There are two ways to find out if a publication takes “contributed” articles from subject-matter experts: (1) ask the editor by phone, email, Twitter DM or some other means; (2) read the publication – look for articles that feature an author picture, or with an “extended byline” at the end giving the author’s affiliation.

Making your content a sales pitch

Just recently, I clicked on a video on the BBC mobile app, about Millennial reactions to Police-involved shootings in the US. So what comes up? Images of horse racing, It’s an ad. So I did what anyone else would do – I pulled out my earbuds to avoid the sound track, and looked away until the ad was over. I just hate being sold at.

I’m writing this in a medical office waiting room, and the receptionist just turned on a radio station. Now I’m being forced to listen to more advertising (Yes, I know. Whine, whine, whine. #firstworldproblems).

Like I said, I hate being sold at. And I’m not the only one (to quote Yoko Ono, who is the real author of the song “Imagine”). But I do love to buy. And in this, I’m not the only one either.

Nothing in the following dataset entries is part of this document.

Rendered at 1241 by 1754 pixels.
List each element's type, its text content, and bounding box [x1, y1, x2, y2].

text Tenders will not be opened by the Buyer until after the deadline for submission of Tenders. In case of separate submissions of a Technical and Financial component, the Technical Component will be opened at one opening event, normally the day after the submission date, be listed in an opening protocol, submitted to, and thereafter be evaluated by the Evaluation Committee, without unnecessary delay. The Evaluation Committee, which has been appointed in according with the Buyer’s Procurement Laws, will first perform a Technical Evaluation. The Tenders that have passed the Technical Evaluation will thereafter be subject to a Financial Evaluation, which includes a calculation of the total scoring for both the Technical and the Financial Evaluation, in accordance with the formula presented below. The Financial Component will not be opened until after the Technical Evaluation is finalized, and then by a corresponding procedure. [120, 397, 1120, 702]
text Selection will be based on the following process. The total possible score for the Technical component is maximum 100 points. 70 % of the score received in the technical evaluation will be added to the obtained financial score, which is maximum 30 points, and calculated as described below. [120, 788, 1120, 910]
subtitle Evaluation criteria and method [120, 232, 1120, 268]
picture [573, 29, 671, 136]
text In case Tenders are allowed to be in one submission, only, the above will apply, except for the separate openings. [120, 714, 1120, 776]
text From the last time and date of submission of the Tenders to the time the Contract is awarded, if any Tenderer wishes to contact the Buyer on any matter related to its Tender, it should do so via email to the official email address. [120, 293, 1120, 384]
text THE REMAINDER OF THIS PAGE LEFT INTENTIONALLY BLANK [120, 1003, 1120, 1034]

If someone has a problem that you can help them solve, they will be interested in connecting with you. So, the purpose of your content is to demonstrate (1) that you’re someone they would enjoy working with, and that (2) you have technical competence doing something they need to have done. Those are the only two purposes. If you can convince them of that, your purpose is served.

This, by the way, is why it’s important for you to have contact information on your content – email, Twitter handle, phone number – or a link to your online presence (such as a website, or your LinkedIn profile).

But skip the sales pitch. It gets in the way of the overall purpose of your content.